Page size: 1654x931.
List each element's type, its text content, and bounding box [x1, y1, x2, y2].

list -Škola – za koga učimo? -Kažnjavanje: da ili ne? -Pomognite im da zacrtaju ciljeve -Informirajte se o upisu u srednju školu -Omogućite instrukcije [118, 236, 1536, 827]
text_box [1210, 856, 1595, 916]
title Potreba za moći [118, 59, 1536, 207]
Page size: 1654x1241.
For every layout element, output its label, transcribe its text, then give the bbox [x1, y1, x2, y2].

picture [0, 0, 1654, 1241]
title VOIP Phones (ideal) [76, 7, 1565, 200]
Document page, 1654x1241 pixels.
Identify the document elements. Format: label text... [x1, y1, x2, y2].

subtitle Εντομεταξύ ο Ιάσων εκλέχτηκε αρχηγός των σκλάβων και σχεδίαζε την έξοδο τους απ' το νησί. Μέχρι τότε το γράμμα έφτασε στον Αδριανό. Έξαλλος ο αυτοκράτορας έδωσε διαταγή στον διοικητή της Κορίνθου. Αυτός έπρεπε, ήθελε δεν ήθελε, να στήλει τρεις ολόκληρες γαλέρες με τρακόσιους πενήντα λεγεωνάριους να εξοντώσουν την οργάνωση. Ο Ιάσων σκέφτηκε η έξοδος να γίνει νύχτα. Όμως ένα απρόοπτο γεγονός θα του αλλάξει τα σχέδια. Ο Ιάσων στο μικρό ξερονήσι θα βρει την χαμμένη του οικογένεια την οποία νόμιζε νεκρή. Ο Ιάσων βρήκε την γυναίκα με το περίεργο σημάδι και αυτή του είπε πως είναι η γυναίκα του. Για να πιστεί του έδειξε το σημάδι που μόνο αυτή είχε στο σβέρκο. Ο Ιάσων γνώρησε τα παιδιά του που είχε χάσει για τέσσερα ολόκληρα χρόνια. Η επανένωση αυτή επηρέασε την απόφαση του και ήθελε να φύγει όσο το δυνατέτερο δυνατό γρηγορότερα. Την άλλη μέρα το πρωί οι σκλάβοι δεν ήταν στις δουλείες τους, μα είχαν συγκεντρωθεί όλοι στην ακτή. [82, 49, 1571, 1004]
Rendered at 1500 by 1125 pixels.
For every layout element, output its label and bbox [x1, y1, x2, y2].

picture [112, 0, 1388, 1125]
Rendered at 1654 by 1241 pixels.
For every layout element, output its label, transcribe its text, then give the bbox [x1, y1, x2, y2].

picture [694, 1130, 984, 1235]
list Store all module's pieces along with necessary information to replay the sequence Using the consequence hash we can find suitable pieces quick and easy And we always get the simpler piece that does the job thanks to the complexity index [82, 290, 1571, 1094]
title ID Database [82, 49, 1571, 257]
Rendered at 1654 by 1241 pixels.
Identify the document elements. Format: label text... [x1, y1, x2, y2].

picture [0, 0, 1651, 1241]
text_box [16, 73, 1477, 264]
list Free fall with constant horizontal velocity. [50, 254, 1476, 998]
________
Requirement: Reproduce the listing above verbatim, everything from its very start down through the line containing "title Potreba za moći [118, 59, 1536, 207]", with both ends included.

Exercise solution:
Page size: 1654x931.
List each element's type, its text content, and bounding box [x1, y1, x2, y2].

list -Škola – za koga učimo? -Kažnjavanje: da ili ne? -Pomognite im da zacrtaju ciljeve -Informirajte se o upisu u srednju školu -Omogućite instrukcije [118, 236, 1536, 827]
text_box [1210, 856, 1595, 916]
title Potreba za moći [118, 59, 1536, 207]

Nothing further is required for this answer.